# line bundles and jacobians

Let $$Y$$ be a smooth projective complex curve of genus 2 and $$f : X \to Y$$ a finite etale cover. Choose two distinct points A and B on $$Y$$ and let $$\Sigma\subset X$$ be the set of complex points $$P$$ such that $$f(P)$$ is A or B. For any $$x\in \Sigma$$ choose an element $$L(x) \in Pic(Y)[2]$$. Does there exist an element $$L\in Pic(X\times Y)[2]$$ such that, for every $$x \in \Sigma$$, the restriction of $$L$$ to $$x\times Y = Y$$ is equal to $$L(x)$$?

Angelo says that the restriction of $$L$$ to $$x\times Y = Y$$ is constant. Is it so and why?
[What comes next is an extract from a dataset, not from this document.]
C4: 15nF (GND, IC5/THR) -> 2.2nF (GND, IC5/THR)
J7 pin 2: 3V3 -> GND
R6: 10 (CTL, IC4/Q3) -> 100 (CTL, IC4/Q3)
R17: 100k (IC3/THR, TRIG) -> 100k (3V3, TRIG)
OK. Thank you for the answer.

• What is the relationship between $x \in \Sigma$ and $L(x)$? – Simon Rose Dec 8 '19 at 8:29
• None. Another way to phrase the question: is the restriction map $Pic(X\timesY)[2] \ra Pic(\Sigma\times Y)[2]$ surjective? – user95246 Dec 8 '19 at 8:50
• Given an element $L\in Pic(X\times Y)[2]$, the associated map $X to Pic(Y)[2]$ is constant. – Angelo Dec 8 '19 at 8:53

If $$Y$$ is a complex projective algebraic variety, the Picard group $$\operatorname{Pic}Y$$ has the structure of an algebraic variety; if $$X$$ is another algebraic variety, any line bundle $$L$$ gives a regular map $$X \to \operatorname{Pic}Y$$ by sending $$x \in X$$ to the class of $$L \mid x\times Y$$. If $$L$$ is 2-torsion, then the map $$X \to \operatorname{Pic}Y$$ has image contained in $$\operatorname{Pic}(Y)[2]$$; but $$\operatorname{Pic}(Y)[2]$$ is finite, so if $$X$$ is connected, the map has to be constant.